Scammers Disseminating Unverified PayPal Transaction Phishing Emails

DAVID BISSON em 04/12/2017 no site The State of Security

Scammers are pushing out fake PayPal emails that use the premise of an unverified transaction to phish for customers’ personal and financial information.

The attack emails lure in users with subject lines stating how PayPal couldn’t verify their transactions or complete their most recent payments. Here’s one example:

Example of unverified PayPal transaction phishing email. (Source: Malwarebytes)

We couldn’t verify your recent transaction

Dear Client,

We just wanted to confirm that you’ve changed your password. If you didn’t make this change, please check information in here. It’s important that you let us know because it helps us prevent unauthorised persons from accessing the PayPal network and your account information.
We’ve noticed some changes to your unsual selling activities and will need some more information about your recent sales.

Verify Information Now

Thank you for your understanding and cooperation. If you need further assistance, please click Contact at the bottom of any PayPal page.

Sincerely,

PayPal

Clicking on the “Verify Information Now” redirects the user to myaccounts-webapps-verify-updated-informations(dot)epauypal(dot)com/myaccount/e6abe. This fake landing page in turn attempts to direct them to a resolution center. There, they’re prompted to resolve the issue by providing “a little more information about [their] account transactions.”

A little more information? Try the user’s name, address, phone number, mother’s maiden name, date of birth, and credit card information.

Fake PayPal resolution center page where users are prompted to submit their personal information. (Source: Malwarebytes)

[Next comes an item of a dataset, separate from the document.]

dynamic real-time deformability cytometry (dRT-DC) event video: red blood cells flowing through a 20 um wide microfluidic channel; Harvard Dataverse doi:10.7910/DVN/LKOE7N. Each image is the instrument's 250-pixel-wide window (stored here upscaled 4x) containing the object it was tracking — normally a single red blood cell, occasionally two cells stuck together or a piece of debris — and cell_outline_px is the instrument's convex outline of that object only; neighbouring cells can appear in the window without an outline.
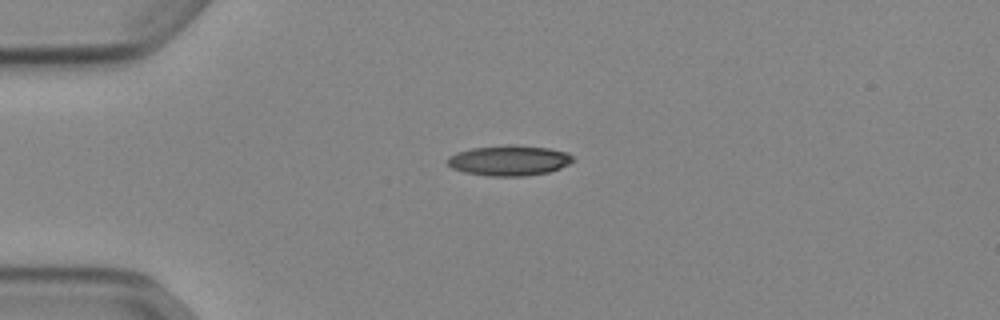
{"species": "Egyptian fruit bat (a non-hibernating species)", "species_latin": "Rousettus aegyptiacus", "temperature_condition": "cold", "stored_images_in_passage": 40, "camera_frame_rate_fps": 3000, "um_per_image_px": 0.085, "animal": {"sex": "female"}, "frame": {"image": 1, "passage_image": 1, "time_ms": 0.0, "image_size_px": [1000, 320], "cell_outline_px": [[572, 160], [568, 164], [560, 168], [548, 172], [524, 176], [488, 176], [464, 172], [452, 168], [444, 160], [448, 156], [456, 152], [472, 148], [508, 144], [516, 144], [548, 148], [568, 152], [572, 156]], "centroid_in_image_um": [43.23, 13.63], "position_along_channel_um": 41.8, "area_um2": 22.37}}
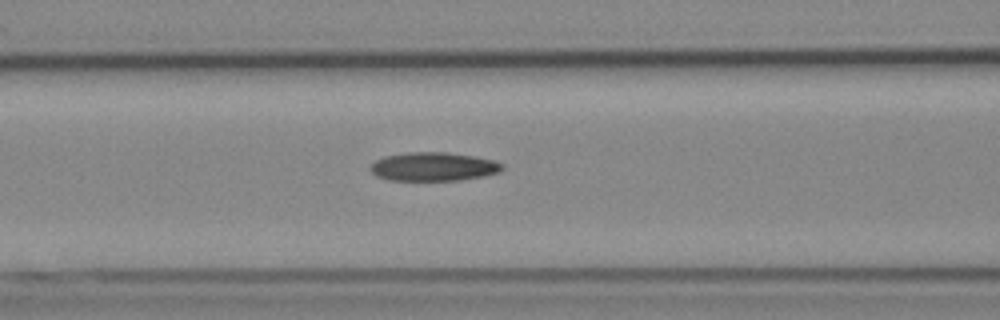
{"frame": {"image": 2, "passage_image": 10, "time_ms": 3.0, "image_size_px": [1000, 320], "cell_outline_px": [[504, 168], [500, 172], [484, 176], [460, 180], [388, 180], [376, 176], [368, 168], [376, 160], [384, 156], [408, 152], [448, 152], [476, 156], [492, 160], [504, 164]], "centroid_in_image_um": [36.85, 14.16], "position_along_channel_um": 129.7, "area_um2": 22.2}}
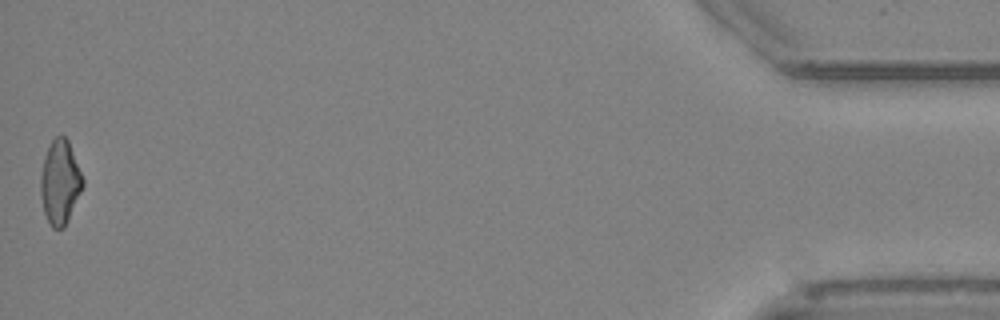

Christopher Boyd, lead malware intelligence analyst at Malwarebytes, explains the damage that submitting such data into the fake form can cause to users:

Sadly, anyone submitting their information to this scam will have more to worry about than a fictional declined payment, and may well wander into the land of multiple actual not-declined-at-all payments instead. With a tactic such as the above, scammers are onto a winner—there’ll always be someone who panics and clicks through on a “payment failed” missive, just in case. It’s an especially sneaky tactic in the run up to December, as many people struggle to remember the who/what/when/where/why of their festive spending.

Needless to say, this isn’t the first PayPal phishing campaign that’s targeted users, and it won’t be the last. Customers should therefore protect themselves by familiarizing themselves with some of the most common phishing attack types. If they come across a PayPal-related email that even remotely resembles one of those phishing scams, they should report it to PayPal here.